Recep Tayyip Erdogan ancora contro la stampa, questa volta internazionale. A finire nel mirino del presidente turco sono stati il New York Times, la Cnn e la Bbc, accusati da Erdogan, in un intervento sull’emittente televisiva privata Show Tv, di indebolire la Turchia e di volerla disintegrare in base alla linea dettata da quella che ha definito “la mente superiore”.
Le reazioni di Erdogan al New York Times seguono un
editoriale nel quale il giornale criticava le sue recenti azioni mirate a
restringere la libertà di stampa in Turchia e consigliava alla Nato e agli Usa
di agire perché il presidente turco si “allontanasse dal sentiero distruttivo”
che aveva intrapreso.
Per questa presa di posizione del quotidiano americano, il premier turco ha
accusato il New York Times di aver cospirato in passato contro gli ex leader
turchi, come Adnan Menderes e Turgut Ozal. “Volete sapere qual è il loro
obiettivo? - ha detto Erdogan –
Indebolire la Turchia, dividerla e disintegrarla per poi dominarla. Ma non ci
riusciranno. Noi non glielo permetteremo”, ha promesso.
Gli ultimi attacchi sferrati da Erdogan contro il New York Times, la Cnn e la
Bbc seguono il braccio di ferro intrapreso dal presidente turco con la stampa
indipendente o di opposizione, come testimonia l'esposto presentato dal primo
ministro turco nei confronti di Can Dundar (in foto), direttore del quotidiano
Cumhuriyet, sotto accusa per la pubblicazione il 29 maggio di alcune immagini
su un carico di armi dell'intelligence (Mit) destinato ai ribelli siriani.
Lo stesso direttore Dundar, ha scritto su Twitter che il presidente turco vuole
per lui due condanne all'ergastolo. Le accuse nei confronti del giornalista
sono quelle di spionaggio, ''crimini contro il governo'' turco e ''diffusione
di informazioni riguardanti la sicurezza nazionale''.
A difesa di Dundar si sono schierati artisti e intellettuali, tra cui il Premio
Nobel Orhan Pamuk. Quest'ultimo, in dichiarazioni pubblicate da Cumhuriyet, ha
sostenuto che la libertà di stampa è una parte ''essenziale'' della democrazia.
''La democrazia non può essere sacrificata'', ha quindi affermato Pamuk
esprimendo la sua solidarietà a Dundar.

══════

_Compito da svolgere_
Ricopia fedelmente la parte del testo su Erdogan e la stampa che si apre con le parole contenenti "Per questa presa" e si chiude con "ai ribelli siriani.".

_Materiale fornito_
══════

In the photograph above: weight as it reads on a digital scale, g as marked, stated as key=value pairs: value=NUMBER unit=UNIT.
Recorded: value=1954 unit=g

══════

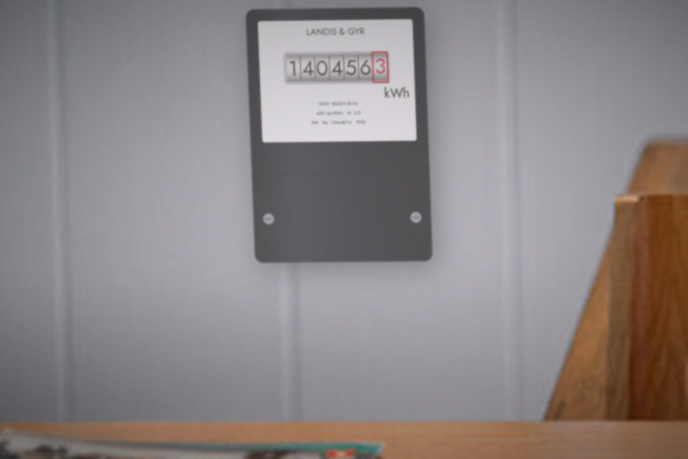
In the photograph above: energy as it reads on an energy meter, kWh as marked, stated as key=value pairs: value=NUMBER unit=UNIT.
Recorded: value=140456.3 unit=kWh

══════

_La tua soluzione_
Per questa presa di posizione del quotidiano americano, il premier turco ha
accusato il New York Times di aver cospirato in passato contro gli ex leader
turchi, come Adnan Menderes e Turgut Ozal. “Volete sapere qual è il loro
obiettivo? - ha detto Erdogan –
Indebolire la Turchia, dividerla e disintegrarla per poi dominarla. Ma non ci
riusciranno. Noi non glielo permetteremo”, ha promesso.
Gli ultimi attacchi sferrati da Erdogan contro il New York Times, la Cnn e la
Bbc seguono il braccio di ferro intrapreso dal presidente turco con la stampa
indipendente o di opposizione, come testimonia l'esposto presentato dal primo
ministro turco nei confronti di Can Dundar (in foto), direttore del quotidiano
Cumhuriyet, sotto accusa per la pubblicazione il 29 maggio di alcune immagini
su un carico di armi dell'intelligence (Mit) destinato ai ribelli siriani.